Coroner Haynes entered, and the two walked over to the third slab. The chief drew a photograph from his pocket and raising the sheet, compared it with the features of the corpse.

"It's him, all right," said Howell.

"Who?"

"This woman's husband, Frank Merlin. She killed him night before last—put chloroform in a bottle of moonshine whisky he had so she could elope with the ash man. As soon as he was dead she called up her affinity, who carried the body out to his cart, wrapped in gunny sacks, and hauled it to another part of the city where he dumped it in a dark alley.

"Last night she and her sweetheart got into a drunken argument and he almost cut her to ribbons. Neighbors, hearing the rumpus, called the officer on the beat. When he arrived the woman was dead and the man, beastly drunk, had to be clubbed almost into insensibility before he would submit to arrest. When he was brought in I doused him with cold water and sobered him up. After a severe grilling he confessed all."

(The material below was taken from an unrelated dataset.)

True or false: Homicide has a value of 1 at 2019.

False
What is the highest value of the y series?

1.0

Ryan listened to the story with bulging eyes. He had regarded his experience of the night before as a dream. What if, after all, it was a reality?

He started for the office, when something arrested his attention—the mark of a human hand on the newly enameled wall, as if someone had leaned against it. He recalled the attitude of the corpse as it stood by that wall the night before, and curiosity drew him irresistibly to the third slab.

The left hand was palm downward, and he turned it with difficulty, for rigor mortis had set in. Then he cried out in amazement at what he saw.

The palm of the dead man was smeared with sticky, half-dried, white enamel!